━━ Supplied information

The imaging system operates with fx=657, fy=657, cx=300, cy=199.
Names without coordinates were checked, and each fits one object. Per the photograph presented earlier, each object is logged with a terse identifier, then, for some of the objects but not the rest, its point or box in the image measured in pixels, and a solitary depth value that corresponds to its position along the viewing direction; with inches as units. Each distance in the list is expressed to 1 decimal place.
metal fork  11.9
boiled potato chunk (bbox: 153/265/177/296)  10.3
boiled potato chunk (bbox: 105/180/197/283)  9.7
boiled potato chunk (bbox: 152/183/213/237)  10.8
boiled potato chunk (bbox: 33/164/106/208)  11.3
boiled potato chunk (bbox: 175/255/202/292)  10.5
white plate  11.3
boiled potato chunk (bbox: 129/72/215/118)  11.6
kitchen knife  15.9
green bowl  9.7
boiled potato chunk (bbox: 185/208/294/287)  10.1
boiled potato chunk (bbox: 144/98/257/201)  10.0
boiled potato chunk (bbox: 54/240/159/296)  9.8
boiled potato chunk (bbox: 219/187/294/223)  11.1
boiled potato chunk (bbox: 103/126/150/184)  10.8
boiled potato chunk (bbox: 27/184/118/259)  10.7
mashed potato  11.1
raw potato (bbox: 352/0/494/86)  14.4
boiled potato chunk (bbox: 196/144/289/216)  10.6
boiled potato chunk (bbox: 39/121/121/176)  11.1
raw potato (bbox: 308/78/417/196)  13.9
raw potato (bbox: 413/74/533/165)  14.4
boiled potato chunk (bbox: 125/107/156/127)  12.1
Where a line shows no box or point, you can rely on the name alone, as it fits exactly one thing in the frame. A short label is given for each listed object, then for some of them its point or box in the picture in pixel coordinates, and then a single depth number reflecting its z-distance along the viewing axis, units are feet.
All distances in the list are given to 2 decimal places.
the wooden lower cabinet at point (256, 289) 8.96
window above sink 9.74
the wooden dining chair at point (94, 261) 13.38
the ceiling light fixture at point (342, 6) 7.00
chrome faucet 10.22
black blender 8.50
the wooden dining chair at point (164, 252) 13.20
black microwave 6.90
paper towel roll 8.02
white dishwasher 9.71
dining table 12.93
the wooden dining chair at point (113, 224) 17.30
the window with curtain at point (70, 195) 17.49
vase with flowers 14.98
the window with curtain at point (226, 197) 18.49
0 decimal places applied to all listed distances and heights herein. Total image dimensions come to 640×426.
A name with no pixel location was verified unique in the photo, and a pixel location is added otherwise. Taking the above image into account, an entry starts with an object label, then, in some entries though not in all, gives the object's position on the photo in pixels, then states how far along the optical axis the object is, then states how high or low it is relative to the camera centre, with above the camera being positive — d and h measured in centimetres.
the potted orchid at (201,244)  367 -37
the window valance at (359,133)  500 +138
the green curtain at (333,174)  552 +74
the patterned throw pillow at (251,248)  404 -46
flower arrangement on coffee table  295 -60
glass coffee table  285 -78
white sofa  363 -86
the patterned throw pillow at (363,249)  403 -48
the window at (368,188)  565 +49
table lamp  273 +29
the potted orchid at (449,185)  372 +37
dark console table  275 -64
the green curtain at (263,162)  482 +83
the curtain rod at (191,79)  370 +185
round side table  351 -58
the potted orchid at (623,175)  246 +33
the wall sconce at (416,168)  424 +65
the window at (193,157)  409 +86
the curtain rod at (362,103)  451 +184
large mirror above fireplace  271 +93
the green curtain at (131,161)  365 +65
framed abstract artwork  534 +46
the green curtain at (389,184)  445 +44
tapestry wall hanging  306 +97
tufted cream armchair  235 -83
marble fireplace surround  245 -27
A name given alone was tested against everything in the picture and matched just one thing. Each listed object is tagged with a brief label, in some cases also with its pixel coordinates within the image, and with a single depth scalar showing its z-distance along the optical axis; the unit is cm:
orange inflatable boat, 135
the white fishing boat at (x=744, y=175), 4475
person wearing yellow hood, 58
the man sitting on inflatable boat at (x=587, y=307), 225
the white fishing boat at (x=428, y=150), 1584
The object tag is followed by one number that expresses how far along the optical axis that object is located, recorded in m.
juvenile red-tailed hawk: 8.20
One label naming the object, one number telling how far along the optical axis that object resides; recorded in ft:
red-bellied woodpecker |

━━━━

When a line in the records above holds "window", that line is to be reported.

window above sink 9.74
the window with curtain at point (70, 195) 17.49
the window with curtain at point (226, 197) 18.49
the window valance at (359,133)  500 +138
the window at (368,188)  565 +49
the window at (193,157)  409 +86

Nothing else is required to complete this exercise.